La plupart des gestionnaires de portefeuilles contactés par Le Devoir s’entendent pour dire que Facebook et Twitter étaient nettement surévalués avant la récente correction.

« Je pense que Facebook et Alphabet ont maintenant des valorisations boursières raisonnables, tandis que Twitter et Netflix sont encore trop élevés », croit Paul Beattie, associé chez BT Global, une firme qui gère un fonds de couverture et conseille des clients dans leurs placements.

« Quand les chiffres deviennent trop grands, les entreprises ne peuvent plus soutenir la croissance », croit Paul Beattie. Bientôt, Facebook ne pourra plus augmenter son nombre d’utilisateurs, et il deviendra alors impossible pour elle de gonfler sa valorisation grâce à une croissance rapide. « À un moment, cela va arrêter, consent Paul Beattie. Facebook a réussi à devenir énorme et puissant. Toutes les entreprises du secteur devront en fin de compte offrir à leurs actionnaires une valeur solide. »

Quand les chiffres deviennent trop grands, les entreprises ne peuvent plus soutenir la croissance

« Chez BT Global, nous voulons justement faire une transition vers des actions qui détiennent une valeur solide, plutôt que de miser sur la croissance », indique-t-il.

Pour la plupart des entreprises cotées en Bourse, les résultats trimestriels de Facebook annoncés le 25 juillet auraient provoqué l’emballement des investisseurs. Le géant bleu annonçait un bénéfice en hausse de 31 % et un chiffre d’affaires gonflé de 42 % par rapport à l’année précédente. Même chose pour Twitter, la veille de sa dégringolade, qui dévoilait le 27 juillet un bénéfice record de 100 millions $US. C’était un troisième trimestre d’affilée avec un bénéfice pour l’entreprise, après plus de dix ans de pertes.

Mais, bémol, l’accroissement du nombre d’utilisateurs sur ces réseaux n’était pas suffisant pour les actionnaires. Chez Facebook, la croissance trimestrielle du nombre d’utilisateurs ralentit, se chiffrant à 1,54 %, contre 3,14 % au premier trimestre. Le réseau revendique 2,23 milliards d’utilisateurs, et même 2,5 milliards en comptant aussi Instagram, WhatsApp et Messenger. Toutefois, en Occident, leur nombre stagne (États-Unis) ou diminue (Europe).

Comment expliquer une aussi grande susceptibilité des actionnaires ? « La technologie est un secteur particulier, car c’est là où les gens ont fait des sous dans les dernières années », commente à titre personnel Mireille Rondy, directrice de succursale chez Valeurs mobilières Peak. « Facebook est énormément apprécié, si bien que la marge d’erreur est pratiquement inexistante, indique Philippe Hynes de Tonus Capital. La compagnie ne peut pas se permettre de décevoir les attentes. »

Patrick Thénière de Barrage Capital souligne quant à lui que ce sont surtout les prévisions de la direction de Facebook qui ont refroidi le marché. Dans une conférence téléphonique après l’annonce de ses résultats, la semaine dernière, la direction prévoyait une croissance du chiffre d’affaires de 35 % pour le troisième trimestre, et de 28 % pour le quatrième, contre 42 % actuellement.

Ces chiffres, lorsqu’ils sont multipliés par le gigantisme de l’entreprise californienne, demeurent tout de même très intéressants, selon M. Thénière.

Est-ce une plongée comme une autre dans la montagne russe, ou bien la fin du manège ? « La Bourse elle-même est émotive, commente Mireille Rondy.
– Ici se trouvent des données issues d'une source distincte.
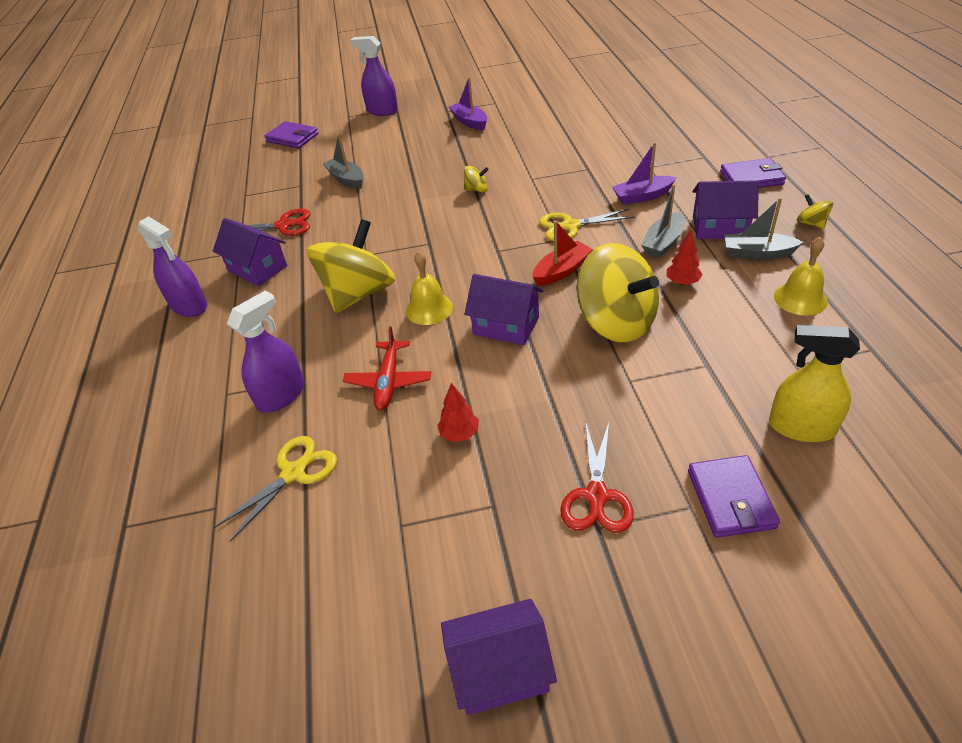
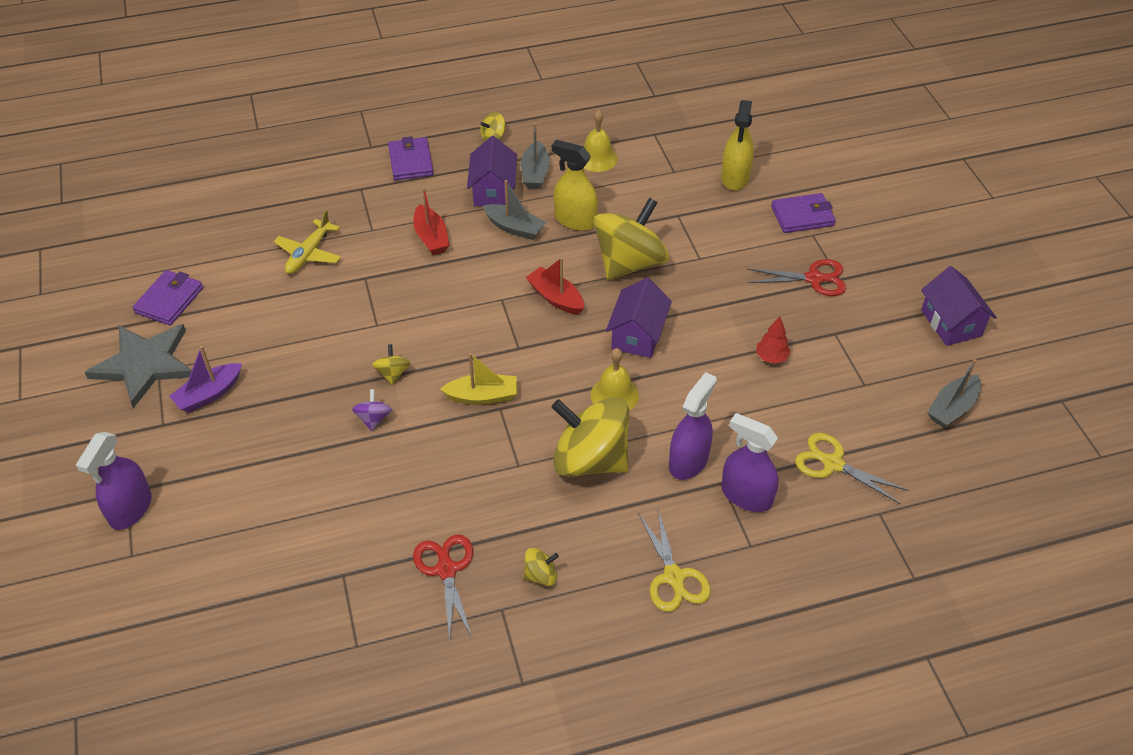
camera: 100 degrees left, 5 degrees up
(189, 306) = (614, 632): purple spray bottle -> purple spray bottle (688, 461)
(257, 268) = (541, 575): purple house -> yellow spinning top
(292, 138) = (185, 623): purple wallet -> purple wallet (169, 300)
(346, 179) = (338, 518): grey boat -> grey boat (952, 408)
(389, 381) = (718, 413): red plane -> none
(432, 185) = (374, 419): none -> purple spinning top
(443, 233) = (482, 396): none -> yellow boat
(500, 98) = (144, 364): none -> grey star
(570, 226) = (479, 291): yellow scissors -> yellow scissors (674, 577)
(614, 142) = (309, 254): none -> yellow plane
(642, 196) = (431, 237): purple boat -> red boat
(682, 282) = (575, 220): red tree -> yellow spray bottle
Le marché se fait une idée. On sait qu’on est à la veille d’un recul boursier. Est-ce que ce sera cette année, ou l’an prochain ? On ne le sait pas encore. »
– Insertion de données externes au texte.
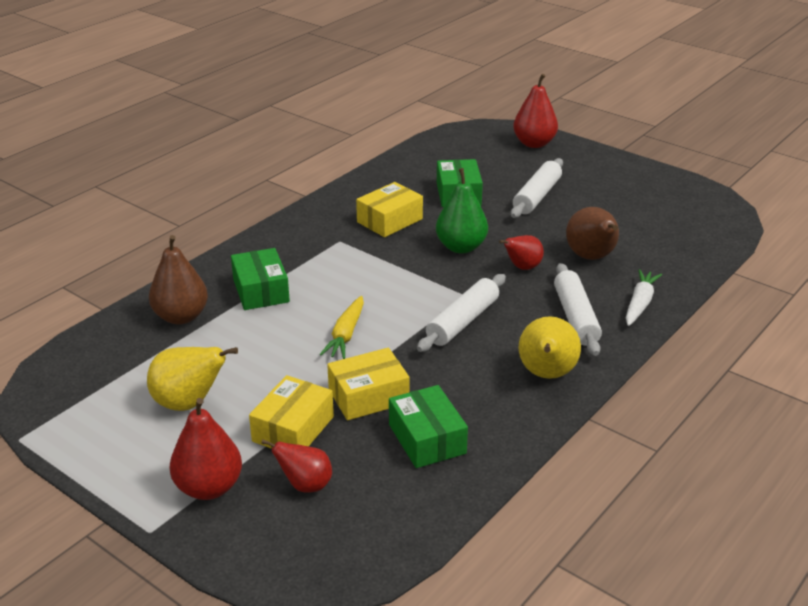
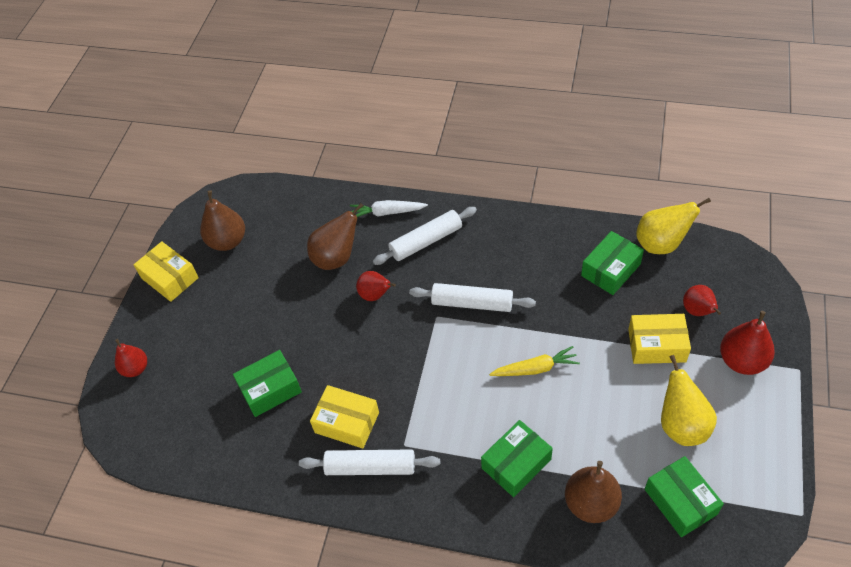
camera: 110 degrees left, 20 degrees up
(122, 367) = (680, 501): none -> green box
(368, 396) = (594, 320): yellow box -> yellow box (170, 278)
(461, 247) = (365, 348): green pear -> none
(534, 143) = (136, 368): red pear -> red pear, size x0.65
(536, 196) = (249, 328): white rolling pin -> white rolling pin (370, 467)
(546, 374) = (503, 235): yellow pear -> yellow pear (661, 244)
(658, 204) = (227, 241): none -> brown pear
Prudence chez les grands investisseurs

Les grands investisseurs institutionnels, pour leur part, participent avec prudence au secteur de l’Internet. La firme de gestion de placements Jarislowsky Fraser indique qu’elle ne détient pas de titres de Facebook et de Twitter parce qu’ils « ne répondent pas [à ses] critères stricts d’investissements ».

 

La Caisse de dépôt et placement du Québec ne possède, quant à elle, que très peu d’actions de Facebook et de Twitter par rapport à ses investissements totaux, qui s’élèvent à près de 300 milliards. En date du 31 décembre dernier, la Caisse possédait pour l’équivalent de 86 millions chez Facebook, et 3 millions chez Twitter. Elle mise davantage sur les géants technologiques qui vendent des produits matériels, comme Microsoft, Apple ou Amazon. La Caisse détient aussi des actions d’Alphabet (Google), qui, malgré son existence entièrement virtuelle, mérite sa confiance.